The parents' guide to what's in this book.
What parents need to know
Parents need to know that this is a sequel to the popular paranormal thriller Nightshade, and there's even more sexuality and violence than in the original story. The main character deals with an overwhelming amount of lust and guilt, jealousy and grief. The body count includes some characters very close to the protagonist Calla and then some. Some of the fight scenes are bloodier and more vicious than the Nightshade wolf-vs.-wolf sequences. After a lot of make-out sessions, there is a "first time" sex scene. Although Calla can be almost crippled by her hormones, there are some positive messages about family, loyalty, and friendship, as well as several strong supporting characters.
What's the story?
Picking up right where Nightshade leaves off, WOLFSBANE starts with Calla Tor locked up by the Seekers, whom she believes are the Guardian wolves' greatest enemies. After being released to see her chosen love, Shay, the Seekers, led by the fatherly Monroe, explain why the oppressive Keepers are the Guardians' nemeses. Shay is revealed to be a Harry Potter-meets-Neo Chosen One who can defeat the Keepers ... if Calla can return to Vail and convince her former packmates to join her in a Guardian-Seeker alliance. But Calla knows that when she ran off with Shay, she left her pack, not to mention her heartbroken intended, Ren, in a heap of trouble; they could have been tortured or killed. Calla must join the Seekers to rescue her pack but faces the possibility that Ren and the rest of her friends may never forgive her for abandoning them.
Is it any good?
This book is reminiscent of primetime soap Grey's Anatomy, in that most of the supporting characters are infinitely more interesting than the protagonist. Calla is not at her most likable in this installment, with her constant, unnecessary jealousy one moment, pent-up desire the second, and then guilt-shame-grief cycle the next.
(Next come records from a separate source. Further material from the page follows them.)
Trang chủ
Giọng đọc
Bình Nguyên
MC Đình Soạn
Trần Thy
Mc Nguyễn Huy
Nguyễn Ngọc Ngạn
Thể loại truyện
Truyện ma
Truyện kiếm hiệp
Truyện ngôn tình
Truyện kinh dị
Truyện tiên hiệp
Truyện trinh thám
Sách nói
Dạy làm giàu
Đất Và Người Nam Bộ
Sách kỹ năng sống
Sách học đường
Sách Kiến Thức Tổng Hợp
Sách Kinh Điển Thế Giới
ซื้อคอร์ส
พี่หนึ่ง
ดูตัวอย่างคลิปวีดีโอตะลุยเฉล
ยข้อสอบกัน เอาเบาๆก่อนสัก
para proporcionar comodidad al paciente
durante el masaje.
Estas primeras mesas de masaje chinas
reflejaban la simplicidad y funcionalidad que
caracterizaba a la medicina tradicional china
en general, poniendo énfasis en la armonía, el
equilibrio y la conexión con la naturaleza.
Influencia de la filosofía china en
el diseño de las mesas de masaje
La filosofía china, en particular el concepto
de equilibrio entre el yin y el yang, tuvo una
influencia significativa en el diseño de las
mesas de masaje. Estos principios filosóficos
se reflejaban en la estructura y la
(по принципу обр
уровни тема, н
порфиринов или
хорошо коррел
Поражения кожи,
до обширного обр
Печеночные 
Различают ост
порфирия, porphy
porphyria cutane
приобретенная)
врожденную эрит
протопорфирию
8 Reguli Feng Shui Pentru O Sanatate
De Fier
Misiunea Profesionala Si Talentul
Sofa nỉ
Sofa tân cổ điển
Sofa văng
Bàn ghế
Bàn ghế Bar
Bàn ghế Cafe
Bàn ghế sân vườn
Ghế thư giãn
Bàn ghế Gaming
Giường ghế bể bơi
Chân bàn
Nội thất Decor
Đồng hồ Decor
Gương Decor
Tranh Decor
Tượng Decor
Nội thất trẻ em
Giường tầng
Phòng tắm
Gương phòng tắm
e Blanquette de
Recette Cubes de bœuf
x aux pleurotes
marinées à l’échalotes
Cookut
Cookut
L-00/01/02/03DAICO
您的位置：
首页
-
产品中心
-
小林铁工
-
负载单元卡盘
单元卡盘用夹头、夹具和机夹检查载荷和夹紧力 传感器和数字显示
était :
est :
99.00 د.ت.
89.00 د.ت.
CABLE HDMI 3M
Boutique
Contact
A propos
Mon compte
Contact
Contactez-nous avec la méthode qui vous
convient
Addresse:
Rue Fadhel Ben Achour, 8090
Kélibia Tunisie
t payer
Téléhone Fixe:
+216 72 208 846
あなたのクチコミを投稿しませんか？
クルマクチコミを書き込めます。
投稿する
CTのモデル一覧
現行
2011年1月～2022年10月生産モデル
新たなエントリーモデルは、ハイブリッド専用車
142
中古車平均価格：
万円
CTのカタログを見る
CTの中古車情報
Just when you think she's obviously made her choice, she devolves into another "but ... what if I made the wrong decision" inner monologue that sounds whiny and immature. The "One True Pair" of Calla and Shay starts to get quite boring, and readers may find themselves wishing for Ren to materialize or for the focus to switch to Connor and Adne, whose chemistry is confusing but undeniable.
In fact, the wisecracking Connor, clever and talented Adne, wise Monroe, and their crew of other Seekers provide a refreshing break from Calla's moodiness. Even some of the dense exposition about Guardian, Seeker and Keeper origin stories is more interesting than bearing witness to more of Calla's "I want him more than anything/No I have to save my pack" waffling. By the time Calla's pack finally makes an appearance -- in a gripping battle sequence that pits former packmates against each other -- it's clear just how much more interesting the secondary characters (Guardian or Seeker) are than Calla and Shay. And while it may not have been her intention, the author's portrayal of a conflicted and desperate Ren is more nuanced than her nonstop narration as Calla. One hopes the third book will strengthen the subplots featuring the other (better) characters, and maybe Calla will finally make a decision that sticks.
Talk to your kids about ...
Families can talk about the paranormal YA genre's emphasis on violence and sexuality. How are the deaths in Wolfsbane more disturbing than the ones in Nightshade? How does starting a sexual relationship with someone change a character?
Discuss the protagonist's personality. Is she a likable heroine? What are her biggest strengths? What are her flaws?
Discuss the ongoing importance of the central love triangle to this story. Who do you think Calla belongs with? How do you feel about the "other" guy in the equation? How should the author resolve the romantic confusion?
In the first book, Calla chooses freedom, but in the second she is bound to her duty to the pack. What are some other thematic differences between the two books? Which of the two books is more compelling?